How Is the Komar Mass of a Schwarzschild Geometry Calculated?

[mongolianbeef]

Homework Statement

The Komar mass of a Schwarzschild geometry can be written as $\frac{1}{4\pi}\int_{S}n^{\alpha}\sigma_{\beta} \nabla_{\alpha} \xi^{\beta}dA$, where $n^{\alpha}$ and $\sigma_{\beta}$ are timelike and spacelike normal vectors respectively.

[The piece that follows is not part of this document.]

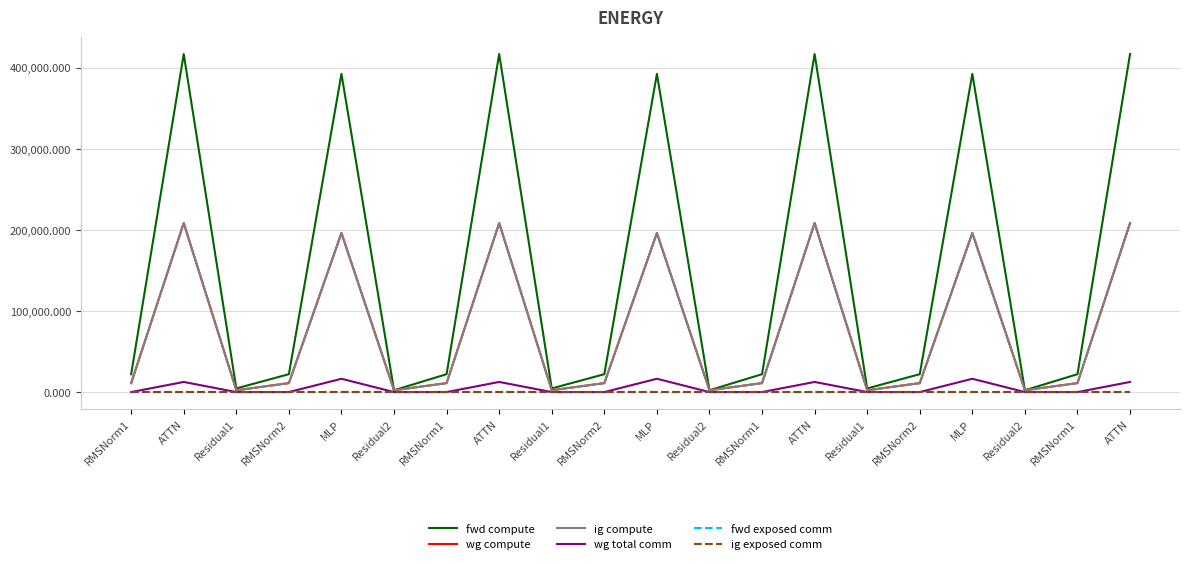

Does the chart display data point markers on the line(s)?

No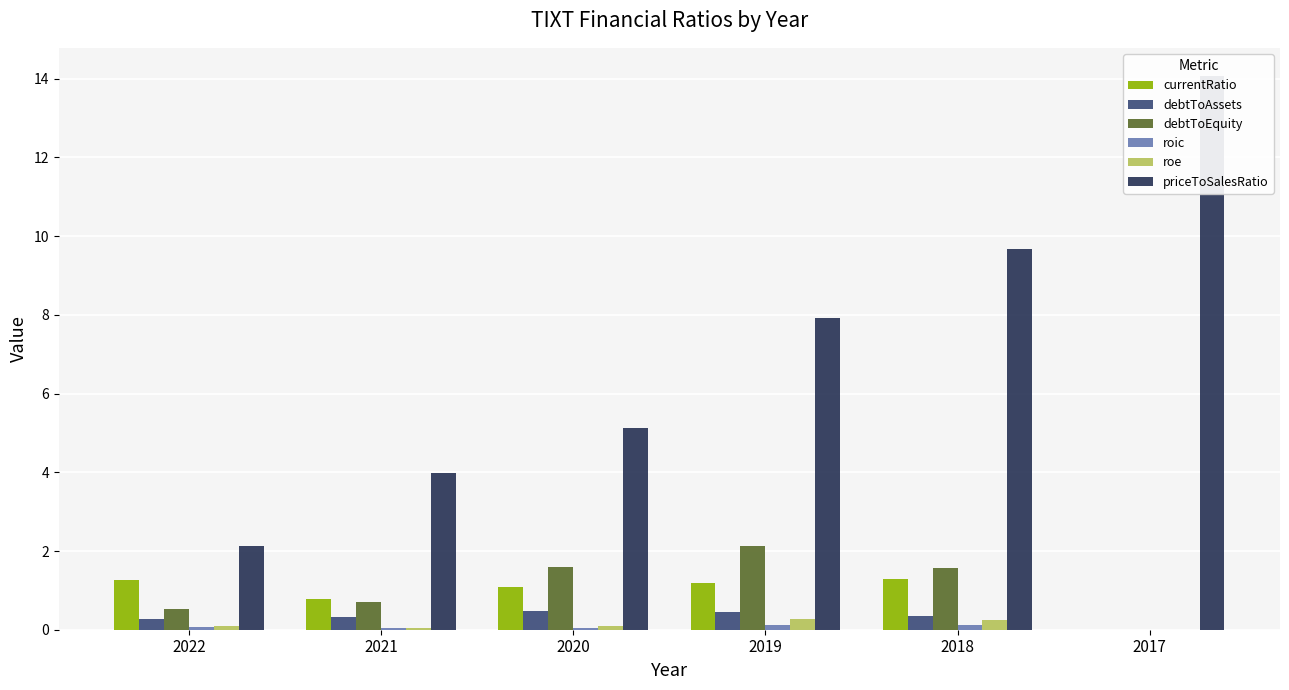

Rank the series at 2019 from lowest to highest value.

roic, roe, debtToAssets, currentRatio, debtToEquity, priceToSalesRatio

How does one actually go about evaluating this integral?

Homework Equations

The Attempt at a Solution

I've simplified it down to $\frac{1}{4\pi}\int_{S}n^{\alpha}\sigma_{\beta} \Gamma^{\beta}_{\alpha t} dA$ but I have no idea how to continue from there. Wouldn't $n^{\alpha}\sigma_{\beta}$ be zero since they are orthogonal? Also, what is dA? I know it includes factors from the metric but which ones?

 

[clamtrox]

Also, what is dA? I know it includes factors from the metric but which ones?

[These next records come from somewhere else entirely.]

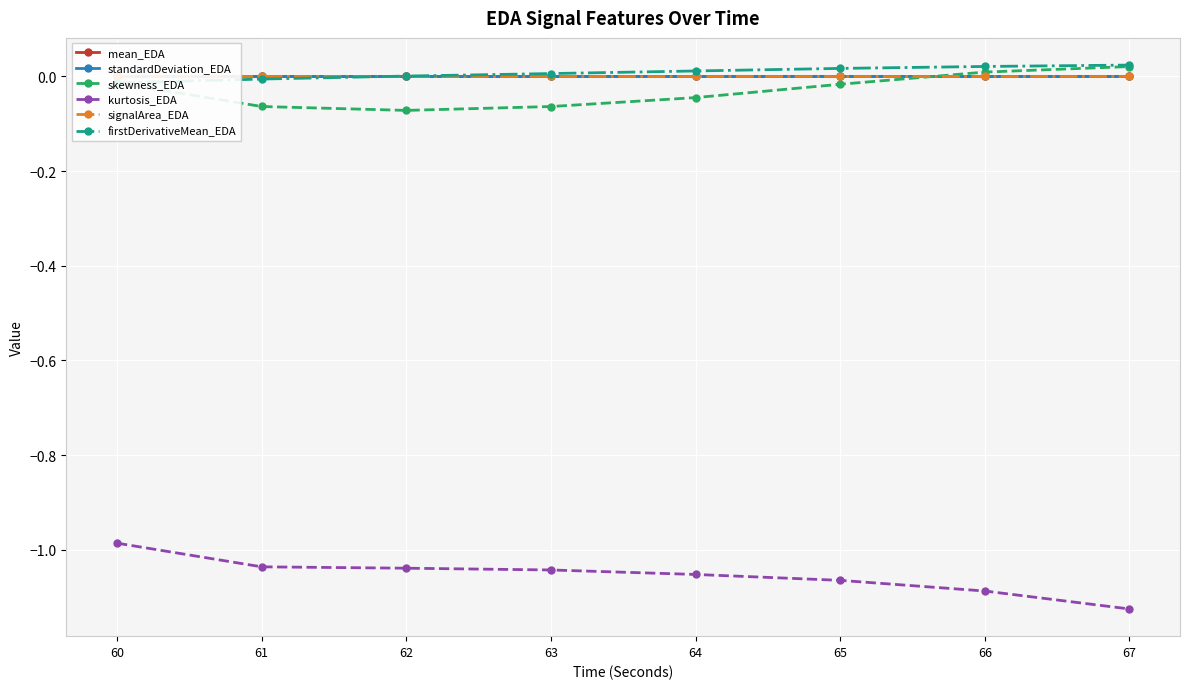

What is the total value across all series at 63?

-1.1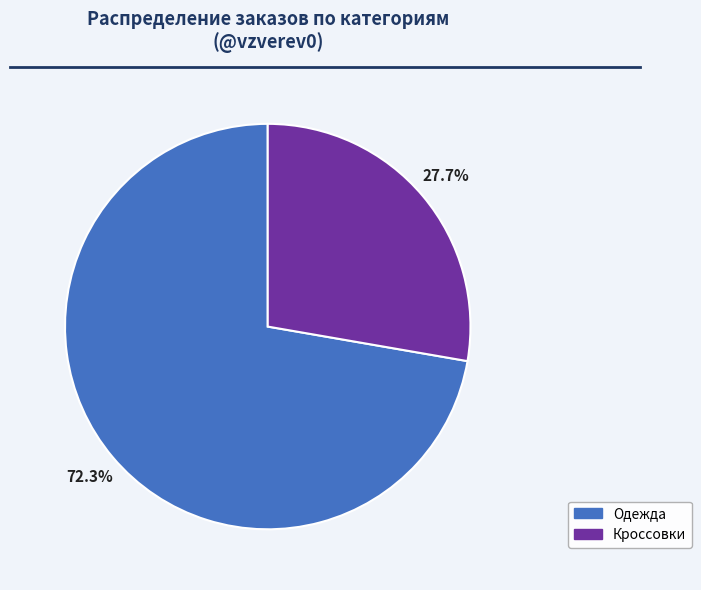

Which slice represents more than half of the pie?

Одежда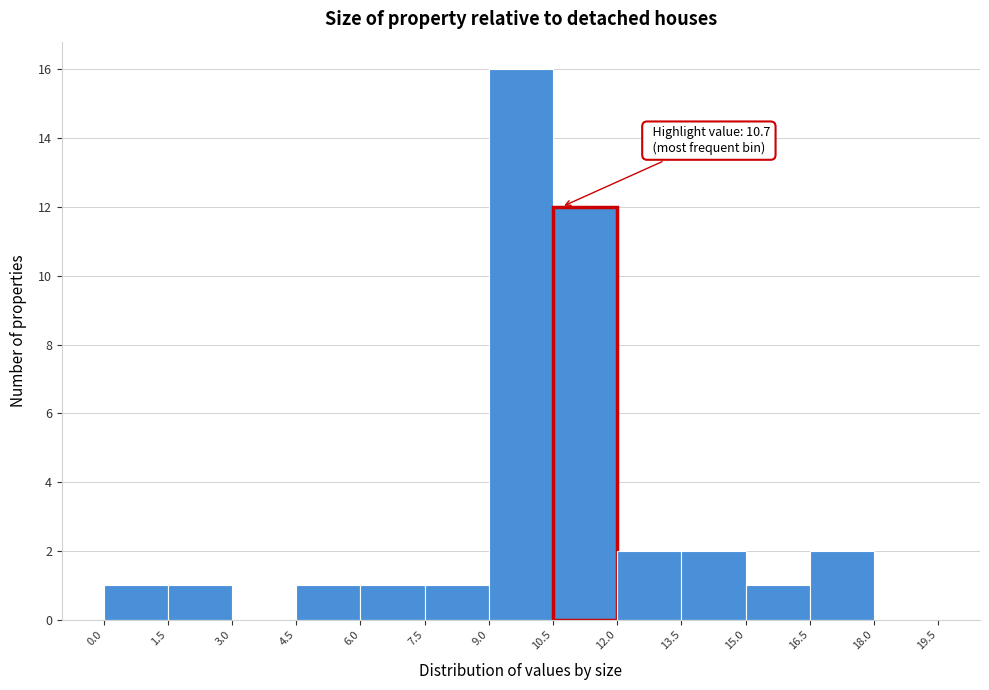

Over which range of the x-axis is the bar tallest?

9.0 to 10.5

It's the surface element of the 2-surface you defined, $dA = \sqrt{g^{(2)}} d^2x$ where $g^{(2)}$ is the determinant of induced metric on this surface.

How does one actually go about evaluating this integral?

So in Schwarzschild, I can choose my vectors n and σ in the obvious way, normalizing them to n²=-1, σ²=+1,
$$n = (-\sqrt{1-\frac{2M}{r}}, 0, 0, 0)$$
$$\sigma = (0, \sqrt{1-\frac{2M}{r}}^{-1}, 0, 0)$$
Then the 2-surface is just a sphere, with $\sqrt{-g^{(2)}} = r^2 \sin(\theta)$, $dA = r^2 d\Omega$, so I get
$$I = \frac{1}{4\pi}\int_{S}n^{\alpha}\sigma_{\beta} \Gamma^{\beta}_{\alpha t} dA = \frac{1}{4\pi}\int_{S}n^{t} g_{rr} \sigma^{r} \Gamma^{r}_{t t} dA = \frac{1}{4\pi}\int_{S} -\sqrt{1-\frac{2M}{r}}(1-\frac{2M}{r})^{-1}(1-\frac{2M}{r})^{-1/2} \frac{M}{r^2} (1-\frac{2M}{r}) dA$$
$$= -\frac{1}{4\pi}\int_{S} \frac{M}{r^2} r^2 d\Omega = -\frac{M}{4\pi}\int_S d\Omega = -M$$
So maybe there's a sign wrong somewhere, or something, but otherwise it goes like that :)